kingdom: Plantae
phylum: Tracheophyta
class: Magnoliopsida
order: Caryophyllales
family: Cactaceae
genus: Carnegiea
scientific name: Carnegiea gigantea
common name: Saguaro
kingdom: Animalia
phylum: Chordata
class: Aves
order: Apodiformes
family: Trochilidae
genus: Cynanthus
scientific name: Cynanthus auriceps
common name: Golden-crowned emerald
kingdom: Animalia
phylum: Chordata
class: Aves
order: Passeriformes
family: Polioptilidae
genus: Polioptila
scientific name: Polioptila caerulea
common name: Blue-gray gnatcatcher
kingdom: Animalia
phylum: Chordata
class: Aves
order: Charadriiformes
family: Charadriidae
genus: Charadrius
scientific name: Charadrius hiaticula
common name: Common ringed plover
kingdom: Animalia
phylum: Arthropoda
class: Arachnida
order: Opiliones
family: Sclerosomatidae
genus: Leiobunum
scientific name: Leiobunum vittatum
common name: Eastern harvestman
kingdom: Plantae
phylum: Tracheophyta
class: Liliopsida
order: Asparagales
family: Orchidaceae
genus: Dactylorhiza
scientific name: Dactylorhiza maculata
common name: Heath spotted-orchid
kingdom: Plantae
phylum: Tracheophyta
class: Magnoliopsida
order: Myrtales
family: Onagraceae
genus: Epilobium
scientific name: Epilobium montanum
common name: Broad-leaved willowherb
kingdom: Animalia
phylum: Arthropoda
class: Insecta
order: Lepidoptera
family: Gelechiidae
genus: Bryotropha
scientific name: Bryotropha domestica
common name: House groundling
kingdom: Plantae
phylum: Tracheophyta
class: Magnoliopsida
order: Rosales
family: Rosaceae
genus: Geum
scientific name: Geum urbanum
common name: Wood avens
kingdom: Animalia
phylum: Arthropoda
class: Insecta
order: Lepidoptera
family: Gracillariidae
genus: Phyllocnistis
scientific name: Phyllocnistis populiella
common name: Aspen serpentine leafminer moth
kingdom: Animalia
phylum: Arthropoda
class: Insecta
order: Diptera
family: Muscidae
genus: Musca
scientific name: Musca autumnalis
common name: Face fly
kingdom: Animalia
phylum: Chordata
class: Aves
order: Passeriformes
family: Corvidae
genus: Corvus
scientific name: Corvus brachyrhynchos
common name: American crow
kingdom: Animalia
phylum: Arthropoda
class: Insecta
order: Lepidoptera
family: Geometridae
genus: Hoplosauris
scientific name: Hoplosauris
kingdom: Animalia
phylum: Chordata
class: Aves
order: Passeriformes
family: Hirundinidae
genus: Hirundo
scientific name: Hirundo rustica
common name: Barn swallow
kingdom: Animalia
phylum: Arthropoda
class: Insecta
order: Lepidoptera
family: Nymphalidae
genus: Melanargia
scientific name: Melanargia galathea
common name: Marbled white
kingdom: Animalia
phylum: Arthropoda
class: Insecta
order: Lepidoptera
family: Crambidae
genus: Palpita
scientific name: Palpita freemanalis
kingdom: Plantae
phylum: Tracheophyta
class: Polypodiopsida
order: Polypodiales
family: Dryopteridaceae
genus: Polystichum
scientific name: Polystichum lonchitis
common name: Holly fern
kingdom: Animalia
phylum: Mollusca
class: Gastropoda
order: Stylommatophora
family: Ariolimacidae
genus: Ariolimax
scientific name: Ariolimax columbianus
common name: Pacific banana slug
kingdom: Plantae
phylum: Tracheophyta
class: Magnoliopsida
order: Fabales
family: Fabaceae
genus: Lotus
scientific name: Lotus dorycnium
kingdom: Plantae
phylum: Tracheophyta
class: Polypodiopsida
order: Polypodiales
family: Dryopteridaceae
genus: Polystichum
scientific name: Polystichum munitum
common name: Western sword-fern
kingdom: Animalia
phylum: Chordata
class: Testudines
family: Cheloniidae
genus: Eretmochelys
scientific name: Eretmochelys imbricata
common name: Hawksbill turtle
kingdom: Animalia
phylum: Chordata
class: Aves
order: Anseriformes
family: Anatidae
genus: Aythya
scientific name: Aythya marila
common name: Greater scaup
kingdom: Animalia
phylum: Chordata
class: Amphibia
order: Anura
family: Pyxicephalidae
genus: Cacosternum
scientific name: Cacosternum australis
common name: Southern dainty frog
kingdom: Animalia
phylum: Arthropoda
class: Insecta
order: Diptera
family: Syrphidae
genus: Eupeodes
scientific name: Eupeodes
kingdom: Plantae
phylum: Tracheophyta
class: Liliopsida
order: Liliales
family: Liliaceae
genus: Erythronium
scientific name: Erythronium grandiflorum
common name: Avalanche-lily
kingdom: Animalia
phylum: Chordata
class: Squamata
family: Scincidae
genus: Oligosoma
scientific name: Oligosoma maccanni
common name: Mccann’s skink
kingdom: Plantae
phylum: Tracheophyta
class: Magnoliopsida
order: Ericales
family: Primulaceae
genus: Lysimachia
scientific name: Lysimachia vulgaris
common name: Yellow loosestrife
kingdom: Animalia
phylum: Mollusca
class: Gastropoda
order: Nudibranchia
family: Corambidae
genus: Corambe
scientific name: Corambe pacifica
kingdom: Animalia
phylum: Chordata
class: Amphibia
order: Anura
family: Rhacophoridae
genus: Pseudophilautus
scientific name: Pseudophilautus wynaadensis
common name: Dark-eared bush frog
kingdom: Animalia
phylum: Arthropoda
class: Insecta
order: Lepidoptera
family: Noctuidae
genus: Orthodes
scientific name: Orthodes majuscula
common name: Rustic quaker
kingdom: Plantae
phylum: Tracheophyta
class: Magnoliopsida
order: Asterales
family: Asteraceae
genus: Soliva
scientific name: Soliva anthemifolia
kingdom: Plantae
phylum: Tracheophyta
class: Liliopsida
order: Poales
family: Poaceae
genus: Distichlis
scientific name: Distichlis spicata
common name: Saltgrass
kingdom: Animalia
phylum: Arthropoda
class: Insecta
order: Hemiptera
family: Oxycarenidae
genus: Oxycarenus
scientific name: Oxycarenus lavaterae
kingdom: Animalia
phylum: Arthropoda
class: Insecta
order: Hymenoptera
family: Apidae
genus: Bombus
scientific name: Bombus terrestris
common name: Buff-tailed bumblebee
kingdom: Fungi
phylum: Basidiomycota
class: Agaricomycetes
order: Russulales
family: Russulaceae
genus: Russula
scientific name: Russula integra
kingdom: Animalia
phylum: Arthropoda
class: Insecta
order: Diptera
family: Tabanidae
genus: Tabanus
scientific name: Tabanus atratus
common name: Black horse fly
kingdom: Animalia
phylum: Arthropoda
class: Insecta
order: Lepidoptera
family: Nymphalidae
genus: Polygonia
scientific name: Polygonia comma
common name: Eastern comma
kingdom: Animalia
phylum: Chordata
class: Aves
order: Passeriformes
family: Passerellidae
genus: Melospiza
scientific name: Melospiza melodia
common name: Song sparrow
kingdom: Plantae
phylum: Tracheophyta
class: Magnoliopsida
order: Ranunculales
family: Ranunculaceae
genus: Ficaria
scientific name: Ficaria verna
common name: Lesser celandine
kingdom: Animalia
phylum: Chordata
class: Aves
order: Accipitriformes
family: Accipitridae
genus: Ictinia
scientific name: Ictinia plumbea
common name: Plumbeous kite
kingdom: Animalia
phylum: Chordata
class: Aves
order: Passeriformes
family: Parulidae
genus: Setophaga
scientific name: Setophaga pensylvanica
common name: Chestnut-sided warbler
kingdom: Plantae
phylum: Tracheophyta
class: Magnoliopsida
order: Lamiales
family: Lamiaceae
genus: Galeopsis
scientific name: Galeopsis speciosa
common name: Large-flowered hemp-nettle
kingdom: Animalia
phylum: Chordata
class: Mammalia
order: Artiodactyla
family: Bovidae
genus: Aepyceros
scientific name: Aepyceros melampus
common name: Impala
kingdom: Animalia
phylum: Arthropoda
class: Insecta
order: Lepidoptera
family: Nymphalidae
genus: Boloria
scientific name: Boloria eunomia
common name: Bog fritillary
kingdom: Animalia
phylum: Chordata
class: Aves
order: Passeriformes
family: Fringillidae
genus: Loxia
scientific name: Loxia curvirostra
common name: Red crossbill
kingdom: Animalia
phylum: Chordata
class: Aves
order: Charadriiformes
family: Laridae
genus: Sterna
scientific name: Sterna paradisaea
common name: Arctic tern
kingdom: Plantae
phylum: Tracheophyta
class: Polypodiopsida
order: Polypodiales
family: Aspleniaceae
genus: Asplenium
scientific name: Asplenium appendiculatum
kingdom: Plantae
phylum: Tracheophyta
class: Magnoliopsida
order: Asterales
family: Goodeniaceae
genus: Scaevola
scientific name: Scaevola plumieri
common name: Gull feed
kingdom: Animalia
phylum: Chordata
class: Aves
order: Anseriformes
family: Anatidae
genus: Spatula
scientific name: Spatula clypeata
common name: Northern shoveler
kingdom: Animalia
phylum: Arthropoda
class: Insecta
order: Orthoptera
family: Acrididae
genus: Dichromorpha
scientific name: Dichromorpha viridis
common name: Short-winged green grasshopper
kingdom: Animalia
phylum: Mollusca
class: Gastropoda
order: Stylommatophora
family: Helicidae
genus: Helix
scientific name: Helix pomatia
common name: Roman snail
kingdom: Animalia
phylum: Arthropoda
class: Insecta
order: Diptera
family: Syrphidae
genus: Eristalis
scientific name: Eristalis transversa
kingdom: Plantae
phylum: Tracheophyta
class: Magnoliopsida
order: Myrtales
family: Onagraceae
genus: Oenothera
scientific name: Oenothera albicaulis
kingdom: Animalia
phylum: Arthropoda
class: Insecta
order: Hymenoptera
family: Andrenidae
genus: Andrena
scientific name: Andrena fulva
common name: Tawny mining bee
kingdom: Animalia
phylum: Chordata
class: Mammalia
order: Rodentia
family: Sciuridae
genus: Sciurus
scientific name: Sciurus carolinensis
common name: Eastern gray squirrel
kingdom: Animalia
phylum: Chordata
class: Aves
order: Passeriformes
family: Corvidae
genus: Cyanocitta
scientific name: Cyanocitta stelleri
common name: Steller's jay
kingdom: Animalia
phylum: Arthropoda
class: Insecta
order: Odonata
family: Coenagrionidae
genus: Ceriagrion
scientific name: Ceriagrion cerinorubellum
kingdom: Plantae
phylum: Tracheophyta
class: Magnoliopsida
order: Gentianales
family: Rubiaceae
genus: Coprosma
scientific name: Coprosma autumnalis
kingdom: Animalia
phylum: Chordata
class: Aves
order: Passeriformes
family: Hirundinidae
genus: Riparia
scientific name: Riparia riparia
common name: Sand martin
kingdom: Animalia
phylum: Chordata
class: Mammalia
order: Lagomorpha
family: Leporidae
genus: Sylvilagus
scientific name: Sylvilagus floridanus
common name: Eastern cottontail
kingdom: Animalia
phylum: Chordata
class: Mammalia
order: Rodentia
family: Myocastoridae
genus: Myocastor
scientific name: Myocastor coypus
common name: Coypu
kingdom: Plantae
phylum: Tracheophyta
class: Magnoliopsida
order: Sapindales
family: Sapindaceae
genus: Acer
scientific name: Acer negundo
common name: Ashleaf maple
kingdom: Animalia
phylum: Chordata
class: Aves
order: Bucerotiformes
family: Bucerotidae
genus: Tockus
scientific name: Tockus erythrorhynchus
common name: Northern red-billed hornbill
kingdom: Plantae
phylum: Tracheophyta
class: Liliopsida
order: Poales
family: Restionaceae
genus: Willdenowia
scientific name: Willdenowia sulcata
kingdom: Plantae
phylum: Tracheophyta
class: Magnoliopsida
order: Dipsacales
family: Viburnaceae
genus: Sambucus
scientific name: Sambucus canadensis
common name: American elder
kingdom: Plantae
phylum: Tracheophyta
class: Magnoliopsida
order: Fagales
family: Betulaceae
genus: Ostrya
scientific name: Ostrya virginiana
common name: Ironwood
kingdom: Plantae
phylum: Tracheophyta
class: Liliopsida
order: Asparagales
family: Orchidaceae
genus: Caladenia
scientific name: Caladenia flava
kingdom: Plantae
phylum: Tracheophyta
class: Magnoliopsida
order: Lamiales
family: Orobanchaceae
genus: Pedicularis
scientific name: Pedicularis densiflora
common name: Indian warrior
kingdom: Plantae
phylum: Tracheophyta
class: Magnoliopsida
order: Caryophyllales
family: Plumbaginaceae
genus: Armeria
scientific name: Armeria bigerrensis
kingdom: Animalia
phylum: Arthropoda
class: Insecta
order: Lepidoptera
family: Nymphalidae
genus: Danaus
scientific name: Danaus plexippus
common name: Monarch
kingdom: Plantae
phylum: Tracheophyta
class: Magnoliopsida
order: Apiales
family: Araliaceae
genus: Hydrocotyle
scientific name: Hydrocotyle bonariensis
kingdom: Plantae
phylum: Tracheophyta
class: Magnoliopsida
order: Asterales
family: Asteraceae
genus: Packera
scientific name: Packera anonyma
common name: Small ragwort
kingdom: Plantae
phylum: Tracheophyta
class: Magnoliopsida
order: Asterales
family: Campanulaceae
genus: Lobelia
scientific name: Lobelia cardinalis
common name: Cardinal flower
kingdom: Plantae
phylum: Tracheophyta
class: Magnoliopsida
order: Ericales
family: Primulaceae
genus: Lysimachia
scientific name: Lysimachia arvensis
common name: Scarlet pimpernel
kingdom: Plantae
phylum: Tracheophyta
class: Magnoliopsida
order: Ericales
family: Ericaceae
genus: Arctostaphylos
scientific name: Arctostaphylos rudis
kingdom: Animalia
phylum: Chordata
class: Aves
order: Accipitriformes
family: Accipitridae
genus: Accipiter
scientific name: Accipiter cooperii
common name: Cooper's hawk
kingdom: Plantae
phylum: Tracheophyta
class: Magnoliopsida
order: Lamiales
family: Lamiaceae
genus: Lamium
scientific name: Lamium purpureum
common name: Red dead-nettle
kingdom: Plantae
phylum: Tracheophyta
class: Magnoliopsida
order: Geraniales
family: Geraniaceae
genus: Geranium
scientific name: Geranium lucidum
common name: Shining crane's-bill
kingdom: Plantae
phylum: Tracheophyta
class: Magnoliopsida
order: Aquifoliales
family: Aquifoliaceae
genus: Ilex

» Your goal
Write out, unchanged, everything from the line containing "genus: Palpita" down to the line containing "genus: Lotus" in the rows above, with both of those lines included.

» Reply to the task
genus: Palpita
scientific name: Palpita freemanalis
kingdom: Plantae
phylum: Tracheophyta
class: Polypodiopsida
order: Polypodiales
family: Dryopteridaceae
genus: Polystichum
scientific name: Polystichum lonchitis
common name: Holly fern
kingdom: Animalia
phylum: Mollusca
class: Gastropoda
order: Stylommatophora
family: Ariolimacidae
genus: Ariolimax
scientific name: Ariolimax columbianus
common name: Pacific banana slug
kingdom: Plantae
phylum: Tracheophyta
class: Magnoliopsida
order: Fabales
family: Fabaceae
genus: Lotus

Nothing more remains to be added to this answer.